Actually, we can get rid of Elm.embed
and Elm.fullscreen
entirely. If you want to fullscreen an Element
port, we could have a sentinel 'handler' like this:
worker.ports.display.subscribe(Elm.fullscreen);
Now the name main
only matters if you're compiling from Elm to a self-contained HTML file (just like the C or Java main() entry points). If you're using Elm as a library embedded in HTML/JS, you can call your Element ports whatever you want, have as many as you want, and just subscribe divs to them.

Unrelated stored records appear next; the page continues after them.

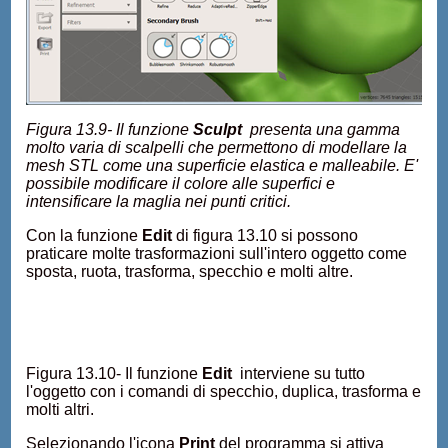
Figura 13.9- Il funzione
Sculpt
presenta una gamma
molto varia di scalpelli che permettono di modellare la
mesh STL come una superficie elastica e malleabile. E'
possibile modificare il colore alle superfici e
intensificare la maglia nei punti critici.
Con la funzione
Edit
di figura 13.10 si possono
praticare molte trasformazioni sull'intero oggetto come
sposta, ruota, trasforma, specchio e molti altre.
Figura 13.10- Il funzione
Edit
interviene su tutto
l'oggetto con i comandi di specchio, duplica, trasforma e
molti altri.
Selezionando l'icona
Print
del programma si attiva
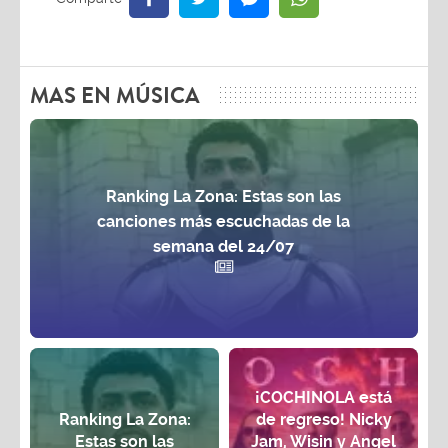
MAS EN MÚSICA
Ranking La Zona: Estas son las
canciones más escuchadas de la
semana del 24/07
¡COCHINOLA está
Ranking La Zona:
de regreso! Nicky
Estas son las
Jam, Wisin y Angel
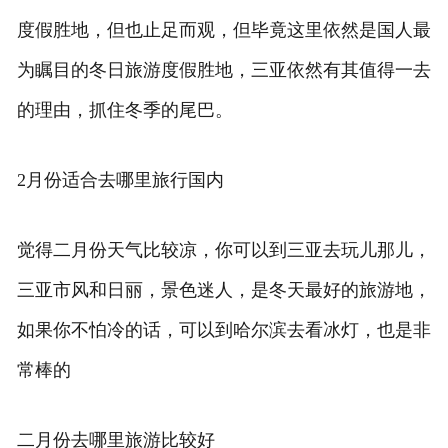
度假胜地，但也止足而观，但毕竟这里依然是国人最
为瞩目的冬日旅游度假胜地，三亚依然有其值得一去
的理由，抓住冬季的尾巴。
2月份适合去哪里旅行国内
觉得二月份天气比较凉，你可以到三亚去玩儿那儿，
三亚市风和日丽，景色迷人，是冬天最好的旅游地，
如果你不怕冷的话，可以到哈尔滨去看冰灯，也是非
常棒的
二月份去哪里旅游比较好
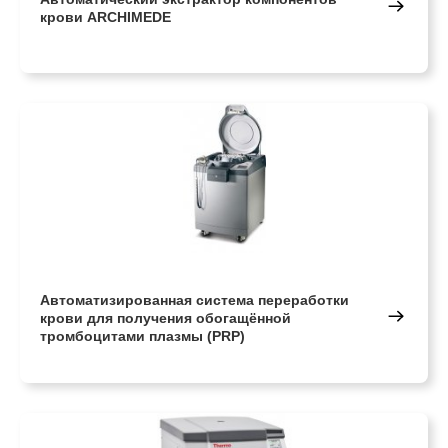
крови ARCHIMEDE
Автоматизированная система переработки
крови для получения обогащённой
тромбоцитами плазмы (PRP)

This changes how we use the 'component model'. Rather than needing at least one module per viewport/component, and having them totally disconnected (unless you awkwardly glue them together from JS), we can now use a single Elm 'reactor' and have multiple viewports subscribed to parts of it. Little reactive windows in the wall of HTML, peeking into an underlying Elm program. Then we can minimize the amount of JS glue code we need to write and move as much logic into Elm as possible for many kinds of applications.
Some similar discussion on the favicon thread and the Elm-Test thread.
Potential problems / questions:
- What happens to 'window-wide' things like
Window.dimensions
,Mouse.position
, andMouse.clicks
if there is no longer one 'window' for a given worker? - Will this encourage bad/undesirable design, like using HTML/CSS for layout rather than exploring what Elm can do there?
- How does this work for constant Element ports? Or ports which don't fire after you subscribe? Maybe we should force subscription on worker start?
- Should we force people to specify a type signature for
main
now? - Especially if it needs a type signature,
port main
adds some more complexity for beginning users (at the very least, you now have to typeport
). Right now is also kind of confusing, though, because it's a special case.